I don’t know if I buy into that. A marriage with scheduled sex and weekly date nights is definitely helpful for a couple buried in their careers, maintaining a home and keeping up with the ever growing list of things to do for the kids, but couples would do their marriages well by reviving romance. By reviving the priority of romance that once flowed through our love-struck veins, we can reverse the dulling effect that marriage was never intended to have.

By reviving the priority of romance that once flowed through our love-struck veins, we can reverse the dulling effect that marriage was never intended to have.


Let these Scriptures sink in: 

Let your fountain be blessed,
    and rejoice in the wife of your youth,
    a lovely deer, a graceful doe.
Let her breasts fill you at all times with delight;
    be intoxicated always in her love.
 (Prov. 5:18-19)

How beautiful are your feet in sandals,
    O noble daughter!
Your rounded thighs are like jewels,
    the work of a master hand.
Your navel is a rounded bowl
    that never lacks mixed wine.
Your belly is a heap of wheat,
    encircled with lilies.
Your two breasts are like two fawns,
    twins of a gazelle.
Your neck is like an ivory tower.
Your eyes are pools in Heshbon,
    by the gate of Bath-rabbim.
Your nose is like a tower of Lebanon,
    which looks toward Damascus.
Your head crowns you like Carmel,
    and your flowing locks are like purple;
    a king is held captive in the tresses.
How beautiful and pleasant you are,
    O loved one, with all your delights!
Your stature is like a palm tree,
    and your breasts are like its clusters.
I say I will climb the palm tree
    and lay hold of its fruit.
Oh may your breasts be like clusters of the vine,
    and the scent of your breath like apples,
and your mouth like the best wine.
(Song of Solomon 7:1-9)
 

Here are three tips:

When we look upon our spouses with desire, words of empowering affection follow.
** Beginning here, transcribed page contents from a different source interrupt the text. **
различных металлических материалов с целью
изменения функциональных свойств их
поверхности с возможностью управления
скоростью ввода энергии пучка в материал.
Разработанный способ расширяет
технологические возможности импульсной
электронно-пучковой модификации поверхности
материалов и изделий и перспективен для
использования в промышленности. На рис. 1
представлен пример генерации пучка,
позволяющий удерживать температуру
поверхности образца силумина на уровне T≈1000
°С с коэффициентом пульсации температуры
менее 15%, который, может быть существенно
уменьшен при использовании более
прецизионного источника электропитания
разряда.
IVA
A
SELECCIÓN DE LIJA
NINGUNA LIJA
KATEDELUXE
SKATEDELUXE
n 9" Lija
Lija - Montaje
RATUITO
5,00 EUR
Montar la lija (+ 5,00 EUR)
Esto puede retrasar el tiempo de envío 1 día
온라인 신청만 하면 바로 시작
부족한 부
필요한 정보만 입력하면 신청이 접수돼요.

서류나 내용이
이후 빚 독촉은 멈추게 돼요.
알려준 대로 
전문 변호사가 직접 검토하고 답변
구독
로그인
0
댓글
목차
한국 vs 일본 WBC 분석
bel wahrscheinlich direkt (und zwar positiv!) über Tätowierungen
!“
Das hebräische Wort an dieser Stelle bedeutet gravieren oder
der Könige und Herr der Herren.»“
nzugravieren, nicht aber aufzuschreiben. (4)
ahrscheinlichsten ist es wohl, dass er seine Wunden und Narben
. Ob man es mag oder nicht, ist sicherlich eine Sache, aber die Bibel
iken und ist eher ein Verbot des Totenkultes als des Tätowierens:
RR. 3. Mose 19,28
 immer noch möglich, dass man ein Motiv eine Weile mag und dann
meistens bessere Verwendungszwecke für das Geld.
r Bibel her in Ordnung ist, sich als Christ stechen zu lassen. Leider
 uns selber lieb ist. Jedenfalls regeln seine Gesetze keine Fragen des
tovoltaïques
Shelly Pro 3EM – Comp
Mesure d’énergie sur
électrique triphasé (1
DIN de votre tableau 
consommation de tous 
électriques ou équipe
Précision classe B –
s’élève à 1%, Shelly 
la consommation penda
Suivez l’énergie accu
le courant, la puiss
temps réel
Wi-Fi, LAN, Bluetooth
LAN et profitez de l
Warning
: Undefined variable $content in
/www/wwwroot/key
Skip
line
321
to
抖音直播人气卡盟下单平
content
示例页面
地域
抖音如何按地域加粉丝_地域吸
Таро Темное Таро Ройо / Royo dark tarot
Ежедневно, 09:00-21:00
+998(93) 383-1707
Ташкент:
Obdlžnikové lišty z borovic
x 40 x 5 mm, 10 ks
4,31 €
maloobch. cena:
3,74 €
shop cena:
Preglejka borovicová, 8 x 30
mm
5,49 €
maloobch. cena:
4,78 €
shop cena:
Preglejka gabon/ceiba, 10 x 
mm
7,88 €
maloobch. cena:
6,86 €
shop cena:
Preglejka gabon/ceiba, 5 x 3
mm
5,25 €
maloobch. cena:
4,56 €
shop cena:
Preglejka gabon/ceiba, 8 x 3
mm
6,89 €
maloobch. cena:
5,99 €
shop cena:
1. Look upon your spouse with desire. This might be hard, especially if you’re looking at a slobbering mess. But start by focusing on something small that’s attractive and desirable and let it grow. Maybe you both will have to burn the old worn-out t-shirts and PJs and be more intentional about looking attractive and smelling good (yes, men, women are profoundly turned on or off by our smell). And the beauty of this is that it spirals upwards—when we look upon our spouses with desire, words of empowering affection follow, which leads me to the second tip…

2. Speaks words of desire to your spouse. Our hearts tend to go in the direction that our mouths are talking, and so do our marriages. Verbalizing our compliments grows two things: (1) our spouse’s connection to us and (2) our connection to our spouses.

3. Be romantic physically and emotionally. Men and women predominantly have differing views of romance. If you ask men and women, “What is something romantic that you want your spouse to do for you?” Men tend to focus on physical connection and women usually desire emotional connectedness. Romance needs both, so have fun with both.